New York defeats Los Angeles for fourth time in six games to clinch season series between powerhouses

June 5th, 2025

LOS ANGELES -- was hardly in grave danger when Shohei Ohtani stepped to the plate in the fifth inning Wednesday at Dodger Stadium, but with the way Canning was pitching, it was the thorniest spot he had faced all night: Ohtani batting with a man on base in a three-run game. If the Dodgers were going to make things difficult, this was their chance.

Canning ran the count full before throwing Ohtani a changeup that appeared headed straight toward him, until it faded back over the inside corner of the zone. Home-plate umpire Jansen Visconti signaled strike three on the reigning National League MVP. Ohtani retreated to the dugout.

The Dodgers never wound up making much additional noise in a 6-1 Mets win, which clinched the season series for New York.

A significant reason why the Mets have won four of six against the defending World Series champions has been their ability to neutralize Ohtani, almost certainly one of the two most dangerous hitters in the game today. Against the rest of the league, Ohtani is batting .301/.399/.671. Against the Mets, his slash line is .208/.286/.458.

“As a whole,” said Monday’s Mets starter, Paul Blackburn, “I feel like we’ve pitched him really well.”

Thanks in part to his success against Ohtani, Canning finished with his finest stat line of the season over six shutout innings. Pete Alonso hit two homers and drove home five runs to back him, giving the Mets their breeziest win over the Dodgers so far.

Ohtani, meanwhile, went 2-for-4 with a pair of harmless singles, which the Mets will take any day of the week. While he does have two solo homers in six games against the Mets this season, their pitchers are fine with that, as well. Solo homers tend not to lose games.

Instead, the Mets want to avoid the type of tension that could have occurred in the fifth inning, had Ohtani managed to trim their three-run margin to one. At that point in the proceedings, Alonso had not yet hit his second home run, a Statcast-projected 447-foot blast in the eighth that put the game on ice. So when Canning fell behind Ohtani, 3-1, on four consecutive sliders, Dodger Stadium began to simmer.

The next pitch was also a slider that appeared to miss the outside corner, but Visconti called it a strike. Finally, with the count full, Canning threw one of his best-placed pitches of the night to freeze Ohtani.

“I don’t want to give in,” Canning said of the at-bat. “He put a good swing on a fastball earlier in the game. He’s a great fastball hitter, so I was leaning on my slider to get there and then just kind of showed him something different with the changeup 3-2.”

Having played alongside Ohtani in Anaheim from 2019-23, Canning knows him better than most. He said the key to neutralizing the slugger is mixing things up “every time you face him.”

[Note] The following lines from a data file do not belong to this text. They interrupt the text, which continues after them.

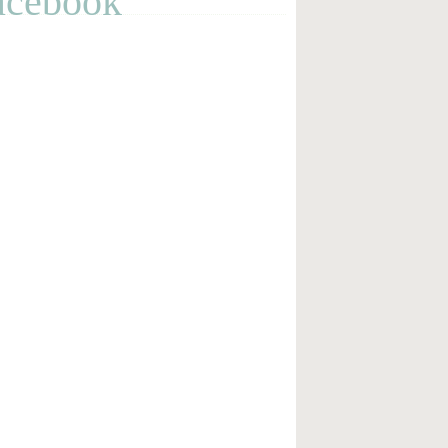
acebook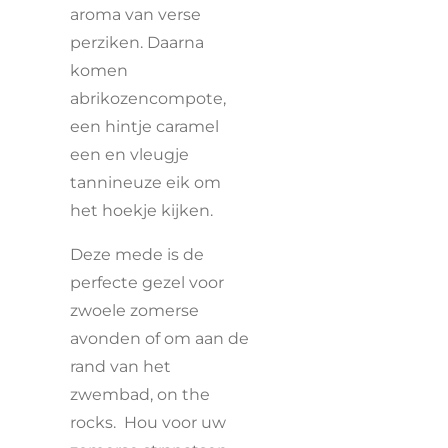
aroma van verse
perziken. Daarna
komen
abrikozencompote,
een hintje caramel
een en vleugje
tannineuze eik om
het hoekje kijken.
Deze mede is de
perfecte gezel voor
zwoele zomerse
avonden of om aan de
rand van het
zwembad, on the
rocks. Hou voor uw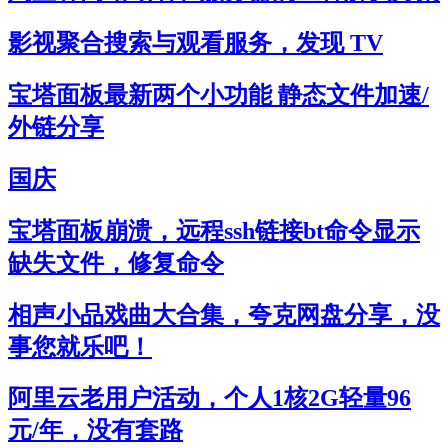
影视聚合搜索与观看服务，发现 TV
宝塔面板最新两个小功能 静态文件加速/
外链分享
国庆
宝塔面板崩溃，远程ssh链接bt命令显示
缺失文件，修复命令
相声小品戏曲大合集，夸克网盘分享，没
事您就乐吧！
阿里云老用户活动，个人1核2G轻量96
元/年，没有套路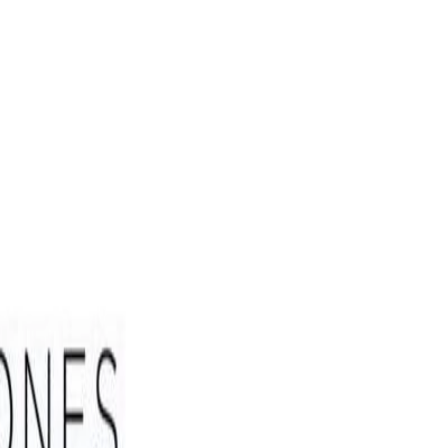
j.es/
s personas designadas para integrar las Mesas electorales
ión del artículo 27.3 de la Ley Orgánica del Régimen Electoral
l General, sobre impedimentos y excusas justificadas para los cargos de
ión del artículo 27.3 de la Ley Orgánica del Régimen Electoral General,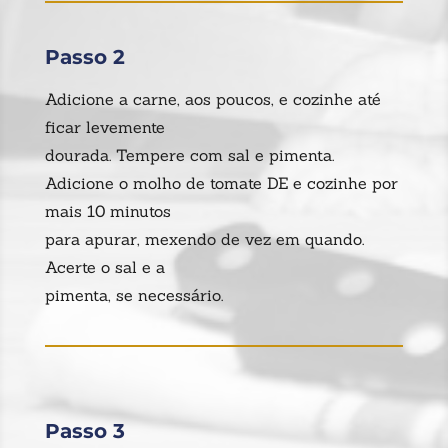
Passo 2
Adicione a carne, aos poucos, e cozinhe até
ficar levemente
dourada. Tempere com sal e pimenta.
Adicione o molho de tomate DE e cozinhe por
mais 10 minutos
para apurar, mexendo de vez em quando.
Acerte o sal e a
pimenta, se necessário.
Passo 3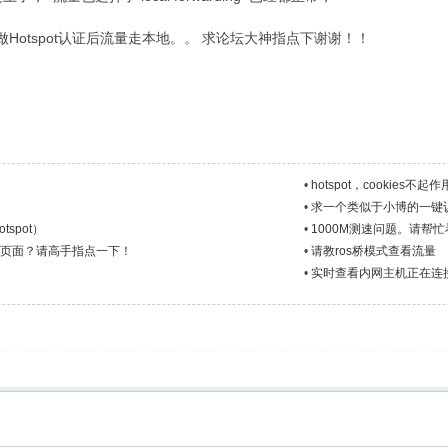
做Hotspot认证后流量走本地。。 求论坛大神指点下谢谢！！
•
hotspot，cookies不
•
求一个类似于小博的一键
tspot）
•
1000M测速问题。请帮
认证页面？请高手指点一下！
•
请教ros桥模式查看流量
•
实时查看内网主机正在连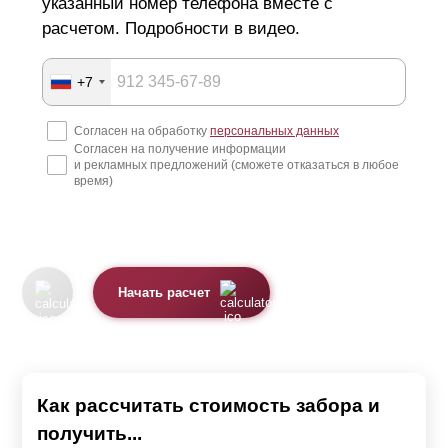
указанный номер телефона вместе с
расчетом. Подробности в видео.
+7
Согласен на обработку
персональных данных
Согласен на получение информации
и рекламных предложений (сможете отказаться в любое
время)
Начать расчет
Как рассчитать стоимость забора и
получить...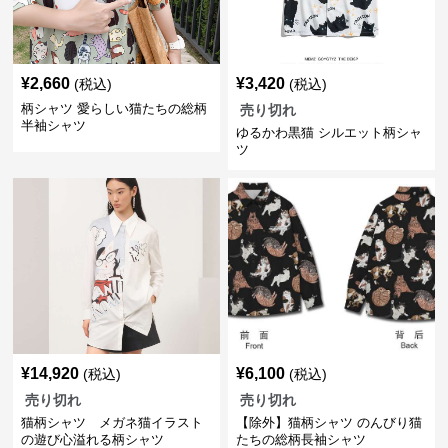
¥
2,660
¥
3,420
(税込)
(税込)
柄シャツ 愛らしい猫たちの総柄
売り切れ
半袖シャツ
ゆるかわ黒猫 シルエット柄シャ
ツ
¥
14,920
¥
6,100
(税込)
(税込)
売り切れ
売り切れ
猫柄シャツ メガネ猫イラスト
【除外】猫柄シャツ のんびり猫
の遊び心溢れる柄シャツ
たちの総柄長袖シャツ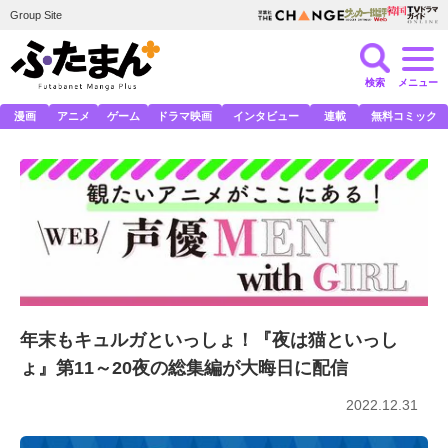
Group Site
検索
メニュー
漫画
アニメ
ゲーム
ドラマ映画
インタビュー
連載
無料コミック
年末もキュルガといっしょ！『夜は猫といっし
ょ』第11～20夜の総集編が大晦日に配信
2022.12.31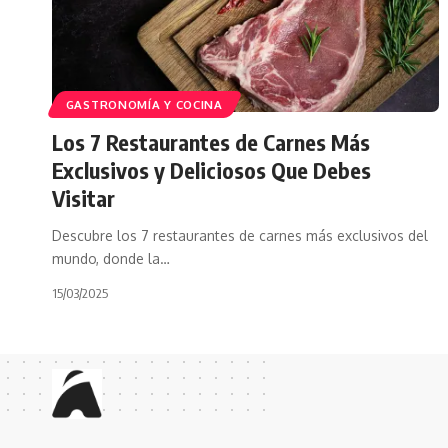
GASTRONOMÍA Y COCINA
Los 7 Restaurantes de Carnes Más
Exclusivos y Deliciosos Que Debes
Visitar
Descubre los 7 restaurantes de carnes más exclusivos del
mundo, donde la…
15/03/2025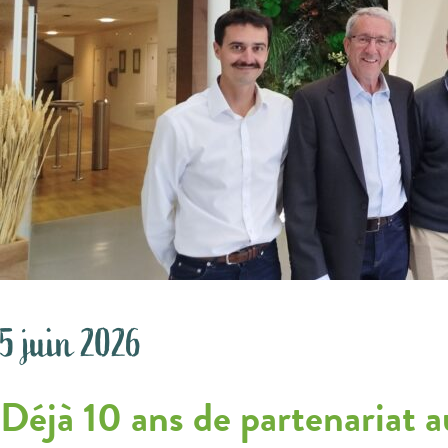
5 juin 2026
Déjà 10 ans de partenariat au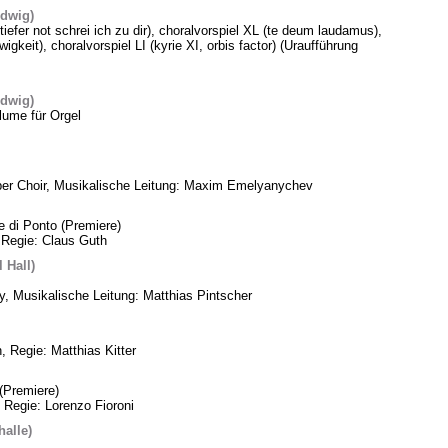
edwig)
 tiefer not schrei ich zu dir), choralvorspiel XL (te deum laudamus),
gkeit), choralvorspiel LI (kyrie XI, orbis factor) (Uraufführung
edwig)
lume für Orgel
ber Choir, Musikalische Leitung: Maxim Emelyanychev
e di Ponto (Premiere)
 Regie: Claus Guth
 Hall)
, Musikalische Leitung: Matthias Pintscher
, Regie: Matthias Kitter
(Premiere)
 Regie: Lorenzo Fioroni
alle)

“I think they’re really not throwing fastballs in the hitting zone,” was how Dodgers manager Dave Roberts put it. “If something is in the strike zone, it’s spin or changeup, and they’re changing a lot of locations -- they’re going in, crowding him, going away. They’re just not repeating a lot.”

Sometimes, achieving such a thing can be easier said than done. At Dodger Stadium in particular, Ohtani’s at-bats are events. His walk-up music, Michael Bublé’s “Feeling Good,” tends to froth up the crowd. Fans hang on every pitch, knowing Ohtani’s violent swings can cause damage at any moment.

Mets pitchers understand all that, too, but they do their best to make “the outside noise fade away,” as Tylor Megill put it.

Rather than focus on the spectacle, the Mets pitch to their strengths. For Blackburn on Monday, that meant attacking Ohtani with hard stuff up-and-in and soft stuff down-and-away -- strategies gleaned from more than a dozen matchups with Ohtani in the American League West. For Megill on Tuesday, it meant trying to be unpredictable, such as when he froze Ohtani on a strike-three fastball after jumping ahead of him, 1-2 -- a clear offspeed count in which most pitchers would try to tempt him to chase.

“There is a secret sauce,” Megill said. “There’s a secret sauce to every hitter.”

Asked about their success against Ohtani before Canning’s victory on Wednesday, Mets manager Carlos Mendoza superstitiously laughed off the question, quipping that “we’ve got two more games.”

Now, it’s down to one, with the season series over the Dodgers secure.

“Every team is going to have a plan, right? But it comes down to the players going out there and executing, and I feel like we’ve done that,” Mendoza said. “He’s still a great hitter. It’s not comfortable watching him over there at the plate. But so far, knock on wood, I feel like we’ve done a good job.”